Montlake Romance, $11.95, ISBN 978-1612181448
Historical Romance, 2011
The Other Guy’s Bride is not only the story of the daughter of the main couple of As You Desire, it is also set in Egypt in the early 20th century. It’s pretty decently action-packed, so if you are looking for a romantic road trip adventure typically associated with stories of this nature, both Ms Brockway and Montlake Romance want you to book your tickets as soon as possible. After all, this is the debut print book from Amazon’s romance publishing arm, and even if they have denied three-fourths of the world from getting their hands on the legal digital version of this book, there is always the trade paperback version. Amazing sometimes how a dinosaur model like paper can overcome geographical restrictions when modern digital technology fails to do the same.
Anyway, the story. Ginesse Braxton, our heroine, has always wanted to prove to the world that she is as good as the rest of her family members when it comes to archeology. Her father is a famous tomb raider, her mother is an expert in deciphering dead languages, and her siblings are showing various talents in that field. Ginesse, however, is more infamous for being a Calamity Jane. Trouble seems to follow her everywhere she goes. Accidents, fires… if there is trouble, Ginesse tends to be at the heart of it.
Now, Ginesse thinks that she has stumbled upon the very opportunity she has been looking for to prove to the world that she is a Braxton through and through. She has discovered a major clue pointing to the location of the lost city of Zerzura. Still, she has no funds and it looks like going home to Cairo for a job interview is the only way to go. Another golden opportunity arises when her violently seasick fellow passenger on the ship bound to Cairo decides to disembark in Italy and make the rest of her way by rail. Since Mildred Whimpernell’s destination is near the location where Zerzura may be located, Ginesse decides to pose as Mildred for the rest of the journey.
Our hero Jim Owens is charged by the man he owes his life to to escort Mildred, the man’s fiancée, to him. The Sahara can be a dangerous place, after all, with bandits and what not, so a frail and meek woman needs all the protection she can get. Jim is taken aback, therefore, when “Mildred” turns out to be a rather outspoken and fascinating creature who is as intriguing as she is troublesome. What happens when he ends up falling for the other guy’s bride?

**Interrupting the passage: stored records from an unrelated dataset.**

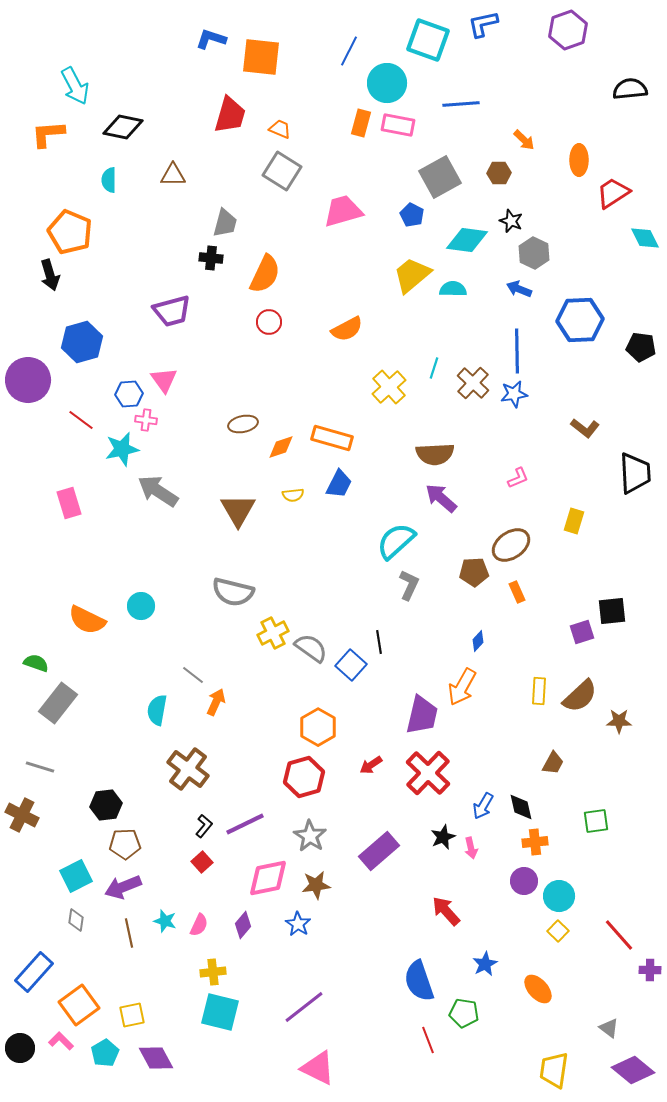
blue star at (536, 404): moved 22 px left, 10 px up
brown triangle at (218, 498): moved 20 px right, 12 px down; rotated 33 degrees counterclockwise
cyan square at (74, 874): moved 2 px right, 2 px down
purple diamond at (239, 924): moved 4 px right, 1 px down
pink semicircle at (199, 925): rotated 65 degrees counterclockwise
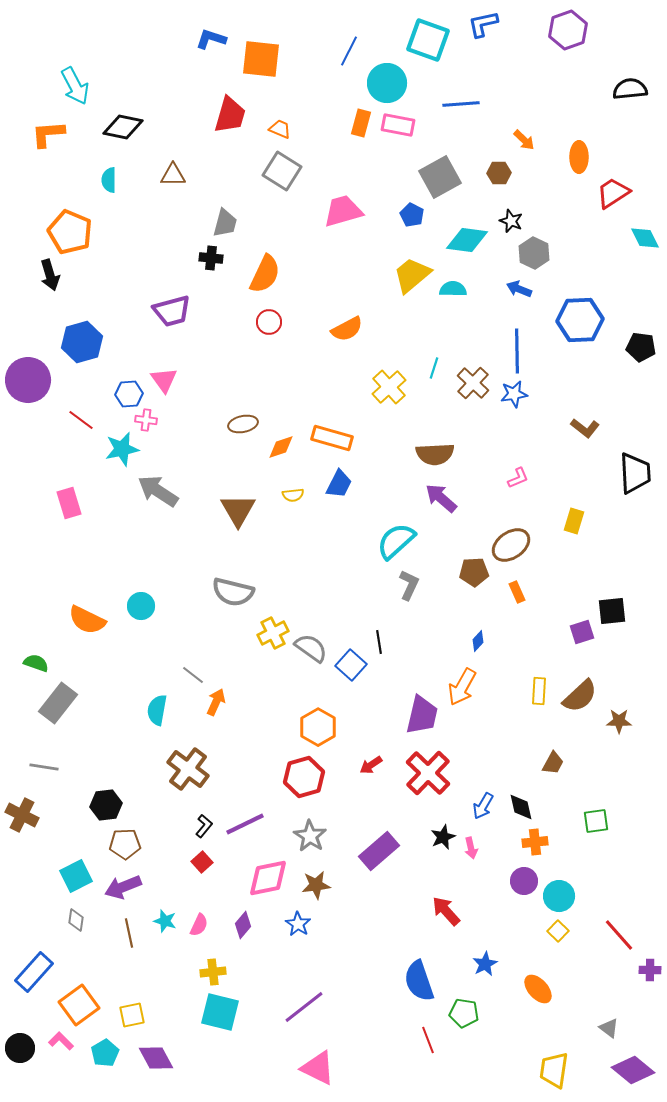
orange square at (261, 57): moved 2 px down
orange ellipse at (579, 160): moved 3 px up
gray line at (40, 767): moved 4 px right; rotated 8 degrees counterclockwise
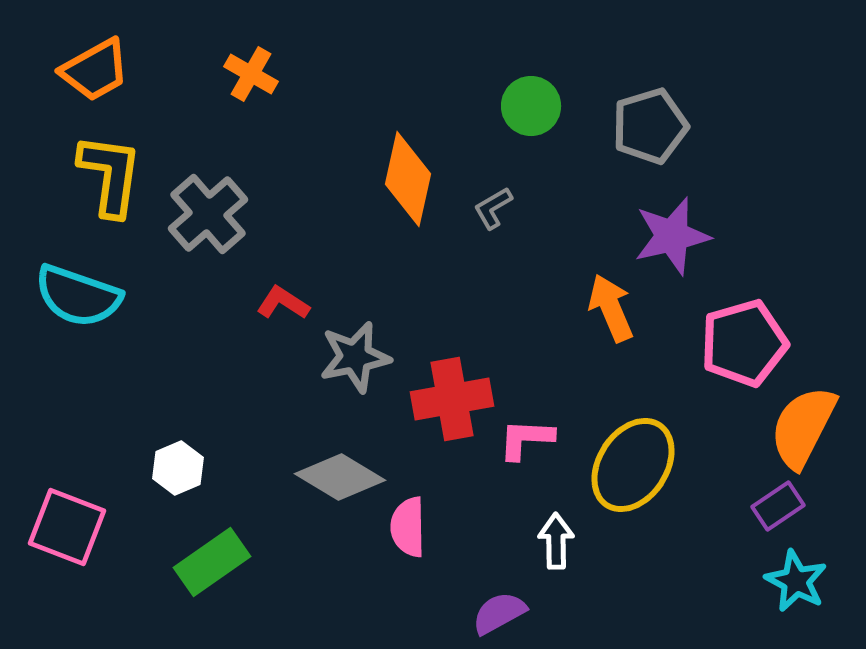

The Other Guy’s Bride definitely captures the spirit of As You Desire. Like the other book, this one pairs a feisty but rather naïve heroine with a charming scoundrel who has left a noble family to travel abroad and do… things… to make up for his feelings of inadequacies. There are plenty of humorous moments here, and since trouble follows Ginesse like bees to a flower, there is also no shortage of adventurous moments here. This book is an entertaining read from start to finish.
Only, the momentum of this story slows down as the story progresses, especially when Ginesse starts pulling that really tired “I let you do me up and down, but I will never marry you because you don’t say those three magic words to me” stunt that eight out of ten heroines of historical romances tend to pull. Ginesse can be quite obnoxious in her often misguided attempts to prove that she is indeed a Miss Thing, and this stunt only pushes her from being only slightly annoying to being feisty in all the wrong ways. I’m also quite confused by Jim’s motivations. So he has a terrible grandmother and he thinks that his younger half-brother should inherit instead of him. Fine, but does that drama necessarily justify not only faking his own death but also embarking on a career where he kills people and plunders tombs? I am the last person to have issues with a hero who isn’t necessarily a goody-two-shoes, but all that “I hate my past, so I go kill people and cement my own suspicions that I am undeserving of affection!” angst seems to be melodrama for the sake of melodrama. What’s wrong with just faking his own death and becoming a clerk in an office in Cairo? But I guess clerks don’t make romantic heroes…
Make no mistake, I find that The Other Guy’s Bride is a fun romp indeed, but, at times, it also feels somewhat contrived, with the characters doing what they do and being what they are more for the sake of conflict than anything else. This one is fun, but a part of me can’t help feeling disappointed by how this book seems to lack that special something that could have made it a truly wonderful read.